After a train carrying toxic chemicals derailed and crashed, highly volatile vinyl chloride gas was intentionally set aflame, spreading toxic smoke and fumes across a wide area. The decision to release and burn the toxins was based on modeling from the US Department of Defense.

 

Ohio Governor Mike DeWine and Pennsylvania Governor Josh Shapiro issued a joint statement:

 

According to Norfolk Southern Railroad, the controlled release process involves the burning of the rail cars' chemicals, which will release fumes into the air that can be deadly if inhaled.

 

DeWine and Shapiro warned of “severe injury, including skin burns and serious lung damage” as well as “grave danger of death” for people exposed to smoke and fumes and ordered evacuations for thousands of people.

 

The Biden administration is widely hailed by environmental groups for canceling the Keystone XL oil pipeline.

 

The administration was also quick to condemn gas stoves on environmental grounds, and is pushing offshore wind energy development that has been linked in recent weeks to a dramatic spike in large whale deaths.

 

Yet, the Biden administration was slow to acknowledge the Ohio environmental crisis and its potentially serious environmental impact on the entire Ohio Valley, which includes Illinois, Indiana, Kentucky, Ohio, Pennsylvania and West Virginia. Waters contaminated by the fallout from the lethal vinyl chloride gas will flow into the Gulf of Mexico, involving Missouri, Tennessee, Arkansas, Mississippi and Louisanna as well.

 

As news of the train derailment began to hit mainstream media on Monday, ten days after the derailment, Secretary Buttigieg seemed to downplay the disaster and chose instead to focus on the race of people in the construction industry.

 

Buttigieg chose the National Association of Counties Conference to make his statement:

 

We have heard way too many stories from generations past of infrastructure where you got a neighborhood, often a neighborhood of color, that finally sees the project come to them, but everyone in the hard hats on that project, doing the good paying jobs, don't look like they came from anywhere near the neighborhood.

 

Bipartisan backlash is flowing in from all sides as Americans took to Twitter to call out the administration.

 

 

Rep.
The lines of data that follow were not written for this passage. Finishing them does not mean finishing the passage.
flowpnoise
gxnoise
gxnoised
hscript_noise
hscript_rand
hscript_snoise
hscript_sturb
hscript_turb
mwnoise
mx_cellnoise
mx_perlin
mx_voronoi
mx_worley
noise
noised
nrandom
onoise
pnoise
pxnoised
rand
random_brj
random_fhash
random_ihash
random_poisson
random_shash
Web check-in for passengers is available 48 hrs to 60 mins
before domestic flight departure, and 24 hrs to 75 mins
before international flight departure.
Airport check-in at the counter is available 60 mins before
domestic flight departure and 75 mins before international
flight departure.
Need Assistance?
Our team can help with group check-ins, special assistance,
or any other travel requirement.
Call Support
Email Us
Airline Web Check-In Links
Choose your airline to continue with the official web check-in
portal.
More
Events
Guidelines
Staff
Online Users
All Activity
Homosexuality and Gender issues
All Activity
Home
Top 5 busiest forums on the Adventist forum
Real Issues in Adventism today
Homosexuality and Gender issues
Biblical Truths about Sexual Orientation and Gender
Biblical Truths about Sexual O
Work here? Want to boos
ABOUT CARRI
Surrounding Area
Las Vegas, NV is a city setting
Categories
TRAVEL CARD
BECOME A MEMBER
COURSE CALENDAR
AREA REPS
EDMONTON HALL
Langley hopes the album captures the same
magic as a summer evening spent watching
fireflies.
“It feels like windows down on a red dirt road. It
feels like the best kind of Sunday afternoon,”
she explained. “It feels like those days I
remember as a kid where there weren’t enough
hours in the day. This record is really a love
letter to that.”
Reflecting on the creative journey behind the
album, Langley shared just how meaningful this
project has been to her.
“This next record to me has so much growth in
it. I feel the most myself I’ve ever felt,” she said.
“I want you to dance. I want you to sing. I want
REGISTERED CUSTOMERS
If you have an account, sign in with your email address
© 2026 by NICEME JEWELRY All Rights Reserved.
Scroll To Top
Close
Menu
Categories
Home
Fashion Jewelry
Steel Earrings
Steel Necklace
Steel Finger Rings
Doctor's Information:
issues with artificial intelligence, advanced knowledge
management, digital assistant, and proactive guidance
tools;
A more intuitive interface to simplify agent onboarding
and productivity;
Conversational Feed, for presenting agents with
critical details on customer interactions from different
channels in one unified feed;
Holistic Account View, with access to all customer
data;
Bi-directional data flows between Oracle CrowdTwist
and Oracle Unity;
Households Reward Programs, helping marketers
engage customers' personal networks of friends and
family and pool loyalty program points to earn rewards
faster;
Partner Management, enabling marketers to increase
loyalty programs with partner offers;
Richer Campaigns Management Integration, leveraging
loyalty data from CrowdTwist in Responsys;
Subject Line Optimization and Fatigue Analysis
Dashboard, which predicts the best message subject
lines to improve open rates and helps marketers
Ilhan Omar (D-MN) called out Secretary Buttigieg for his silence:

 

East Palestine railroad derailment will have a significant negative impact on the health and wellbeing of the residents for decades and there is almost zero national media attention.

 

We need Congressional inquiry and direct action from @PeteButtigieg to address this tragedy.

 

 

Republican Senator Ted Cruz retweeted Omar with his agreement in a rare bipartisan moment.

 

“It took transportation secretary @PeteButtigieg 10 days to say something about the #OhioTrainDisaster that has resulted in toxic chemicals being released on the small town community of East Palestine, Ohio,” tweeted Twitter user @ProudSocialist.

 

 

“Why are we just hearing about this Ohio train disaster????!” tweeted another user, sharing a tweet saying that a woman ten miles from East Palestine found all of her chickens dead as a result of the toxic chemicals.

 

 

Rogan O’Handley, attorney and political commentator, tweeted as “DC_Draino”:

 

Talking points you’ll probably hear from Joe Biden:

 

  • Ban AR15s!
  • Infrastructure act is doing great!
  • Inflation is slightly less than historic highs!
  • Russia Russia Russia!

 

Things you won’t hear: 

  • The Fed gov’t is all hands on deck to help the Ohio people recover from this disaster.

 

 

The White House’s stated climate goals are:

 

  • Reducing U.S. greenhouse gas emissions 50-52% below 2005 levels in 2030
  • Reaching 100% carbon pollution-free electricity by 2035
  • Achieving a net-zero emissions economy by 2050
  • Delivering 40% of the benefits from federal investments in climate and clean energy to disadvantaged communities

 

Many conservatives are questioning the value of these statements when little action has been taken to resolve an environmental crisis with extremely serious short-term consequences and which could have long-term effects stretching years for nearly a quarter of the United States.